● Task brief: Write out every line of the records word for word, from the line containing "it like 12:19." down to the line containing "It shows 1:55", including both of those lines.

** start of Data rows **

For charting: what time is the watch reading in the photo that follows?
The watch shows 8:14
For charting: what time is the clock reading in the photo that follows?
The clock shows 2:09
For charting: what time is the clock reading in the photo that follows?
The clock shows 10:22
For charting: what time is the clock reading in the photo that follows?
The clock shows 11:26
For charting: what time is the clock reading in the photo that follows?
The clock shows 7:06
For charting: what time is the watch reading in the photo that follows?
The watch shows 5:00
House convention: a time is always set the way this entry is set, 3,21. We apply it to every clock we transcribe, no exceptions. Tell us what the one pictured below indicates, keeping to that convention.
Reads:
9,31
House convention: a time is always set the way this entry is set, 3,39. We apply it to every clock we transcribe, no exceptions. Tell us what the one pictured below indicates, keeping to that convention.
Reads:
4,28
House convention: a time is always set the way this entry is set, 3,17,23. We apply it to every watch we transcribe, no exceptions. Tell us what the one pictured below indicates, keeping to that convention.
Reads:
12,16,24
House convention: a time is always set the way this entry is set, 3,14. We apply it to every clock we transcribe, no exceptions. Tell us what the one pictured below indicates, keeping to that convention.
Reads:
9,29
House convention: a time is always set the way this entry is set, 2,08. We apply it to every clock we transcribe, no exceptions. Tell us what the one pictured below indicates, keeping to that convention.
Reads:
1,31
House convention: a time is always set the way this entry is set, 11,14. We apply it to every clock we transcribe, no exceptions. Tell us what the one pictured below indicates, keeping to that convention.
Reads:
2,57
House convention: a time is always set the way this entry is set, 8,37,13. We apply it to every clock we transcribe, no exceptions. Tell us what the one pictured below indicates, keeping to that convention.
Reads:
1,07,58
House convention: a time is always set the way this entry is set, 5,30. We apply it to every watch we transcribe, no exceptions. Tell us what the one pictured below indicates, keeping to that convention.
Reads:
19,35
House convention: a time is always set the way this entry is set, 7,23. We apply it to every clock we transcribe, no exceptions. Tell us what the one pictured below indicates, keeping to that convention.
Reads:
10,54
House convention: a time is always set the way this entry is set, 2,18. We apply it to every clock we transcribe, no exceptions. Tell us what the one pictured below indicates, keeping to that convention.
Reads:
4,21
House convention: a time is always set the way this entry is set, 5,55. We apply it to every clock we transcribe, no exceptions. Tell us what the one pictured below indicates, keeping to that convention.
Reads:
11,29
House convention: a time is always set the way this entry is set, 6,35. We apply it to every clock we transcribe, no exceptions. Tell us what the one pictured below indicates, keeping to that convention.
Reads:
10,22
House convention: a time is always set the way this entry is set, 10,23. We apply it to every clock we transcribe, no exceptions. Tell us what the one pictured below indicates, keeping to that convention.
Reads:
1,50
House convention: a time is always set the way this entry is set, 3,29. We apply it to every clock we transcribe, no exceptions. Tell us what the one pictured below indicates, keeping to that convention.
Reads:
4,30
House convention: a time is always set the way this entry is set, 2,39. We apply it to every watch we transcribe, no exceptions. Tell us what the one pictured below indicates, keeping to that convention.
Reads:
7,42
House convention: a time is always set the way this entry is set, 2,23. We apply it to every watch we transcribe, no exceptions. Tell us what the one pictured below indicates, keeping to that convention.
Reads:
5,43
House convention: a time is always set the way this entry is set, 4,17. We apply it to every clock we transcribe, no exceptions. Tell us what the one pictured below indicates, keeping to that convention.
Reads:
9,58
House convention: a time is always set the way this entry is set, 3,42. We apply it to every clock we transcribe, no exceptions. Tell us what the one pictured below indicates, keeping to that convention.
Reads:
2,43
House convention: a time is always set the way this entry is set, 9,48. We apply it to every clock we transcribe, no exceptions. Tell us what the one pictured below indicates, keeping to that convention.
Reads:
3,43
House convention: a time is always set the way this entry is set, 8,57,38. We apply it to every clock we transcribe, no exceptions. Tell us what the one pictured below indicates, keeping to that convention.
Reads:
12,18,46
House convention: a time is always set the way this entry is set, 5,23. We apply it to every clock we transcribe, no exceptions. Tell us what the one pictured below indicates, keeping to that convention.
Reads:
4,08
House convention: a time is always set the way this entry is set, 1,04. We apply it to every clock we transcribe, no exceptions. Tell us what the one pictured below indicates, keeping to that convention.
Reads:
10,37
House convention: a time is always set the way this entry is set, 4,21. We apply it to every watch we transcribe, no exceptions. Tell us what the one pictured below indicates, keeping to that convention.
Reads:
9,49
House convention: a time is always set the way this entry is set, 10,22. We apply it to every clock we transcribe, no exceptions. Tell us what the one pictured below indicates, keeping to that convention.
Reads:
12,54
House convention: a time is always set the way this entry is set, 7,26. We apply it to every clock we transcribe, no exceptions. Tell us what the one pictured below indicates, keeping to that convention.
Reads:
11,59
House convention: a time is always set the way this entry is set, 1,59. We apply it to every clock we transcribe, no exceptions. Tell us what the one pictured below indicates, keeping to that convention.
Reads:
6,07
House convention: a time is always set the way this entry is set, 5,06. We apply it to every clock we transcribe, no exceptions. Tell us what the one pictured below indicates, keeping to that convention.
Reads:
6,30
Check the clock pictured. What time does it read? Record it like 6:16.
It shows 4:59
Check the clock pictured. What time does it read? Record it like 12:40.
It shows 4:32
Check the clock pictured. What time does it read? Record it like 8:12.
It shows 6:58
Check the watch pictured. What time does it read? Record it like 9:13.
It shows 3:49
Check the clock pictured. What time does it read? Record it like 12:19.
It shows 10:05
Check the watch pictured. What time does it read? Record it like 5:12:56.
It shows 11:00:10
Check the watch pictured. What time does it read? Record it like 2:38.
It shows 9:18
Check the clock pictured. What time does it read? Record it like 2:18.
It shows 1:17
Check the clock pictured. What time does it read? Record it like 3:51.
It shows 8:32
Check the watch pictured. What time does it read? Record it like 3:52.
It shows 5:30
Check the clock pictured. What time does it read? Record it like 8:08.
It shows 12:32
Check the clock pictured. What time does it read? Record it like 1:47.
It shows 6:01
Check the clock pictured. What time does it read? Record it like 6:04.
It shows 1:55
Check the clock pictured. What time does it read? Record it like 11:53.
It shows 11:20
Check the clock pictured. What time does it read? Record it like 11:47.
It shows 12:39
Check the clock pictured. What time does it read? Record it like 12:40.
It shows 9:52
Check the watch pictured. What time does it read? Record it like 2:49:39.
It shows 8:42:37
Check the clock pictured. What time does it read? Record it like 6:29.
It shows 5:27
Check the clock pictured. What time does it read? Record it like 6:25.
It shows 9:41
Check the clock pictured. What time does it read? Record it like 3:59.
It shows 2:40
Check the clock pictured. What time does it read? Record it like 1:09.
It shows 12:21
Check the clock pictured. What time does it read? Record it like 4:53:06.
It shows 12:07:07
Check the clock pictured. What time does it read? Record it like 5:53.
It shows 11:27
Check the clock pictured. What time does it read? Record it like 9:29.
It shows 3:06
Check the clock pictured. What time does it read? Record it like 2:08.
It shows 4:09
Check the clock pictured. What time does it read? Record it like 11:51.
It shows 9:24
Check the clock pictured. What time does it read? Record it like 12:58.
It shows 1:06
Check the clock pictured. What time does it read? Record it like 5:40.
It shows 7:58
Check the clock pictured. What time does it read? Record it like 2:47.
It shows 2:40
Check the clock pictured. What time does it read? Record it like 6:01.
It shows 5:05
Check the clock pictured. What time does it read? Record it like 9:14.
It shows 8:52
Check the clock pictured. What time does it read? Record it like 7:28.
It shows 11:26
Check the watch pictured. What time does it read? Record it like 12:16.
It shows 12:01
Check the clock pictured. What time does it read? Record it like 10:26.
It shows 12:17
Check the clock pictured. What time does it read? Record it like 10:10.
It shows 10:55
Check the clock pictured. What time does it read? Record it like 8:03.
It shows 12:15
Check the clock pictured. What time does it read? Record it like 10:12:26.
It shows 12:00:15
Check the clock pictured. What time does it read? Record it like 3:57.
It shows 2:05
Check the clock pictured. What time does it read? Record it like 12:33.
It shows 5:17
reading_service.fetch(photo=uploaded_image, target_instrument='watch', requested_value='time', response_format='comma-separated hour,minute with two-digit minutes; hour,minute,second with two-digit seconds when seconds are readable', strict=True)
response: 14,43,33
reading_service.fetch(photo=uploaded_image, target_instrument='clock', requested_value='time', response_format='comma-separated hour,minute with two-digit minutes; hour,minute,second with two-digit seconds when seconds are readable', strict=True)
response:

** end of Data rows **

● In response:
Check the clock pictured. What time does it read? Record it like 12:19.
It shows 10:05
Check the watch pictured. What time does it read? Record it like 5:12:56.
It shows 11:00:10
Check the watch pictured. What time does it read? Record it like 2:38.
It shows 9:18
Check the clock pictured. What time does it read? Record it like 2:18.
It shows 1:17
Check the clock pictured. What time does it read? Record it like 3:51.
It shows 8:32
Check the watch pictured. What time does it read? Record it like 3:52.
It shows 5:30
Check the clock pictured. What time does it read? Record it like 8:08.
It shows 12:32
Check the clock pictured. What time does it read? Record it like 1:47.
It shows 6:01
Check the clock pictured. What time does it read? Record it like 6:04.
It shows 1:55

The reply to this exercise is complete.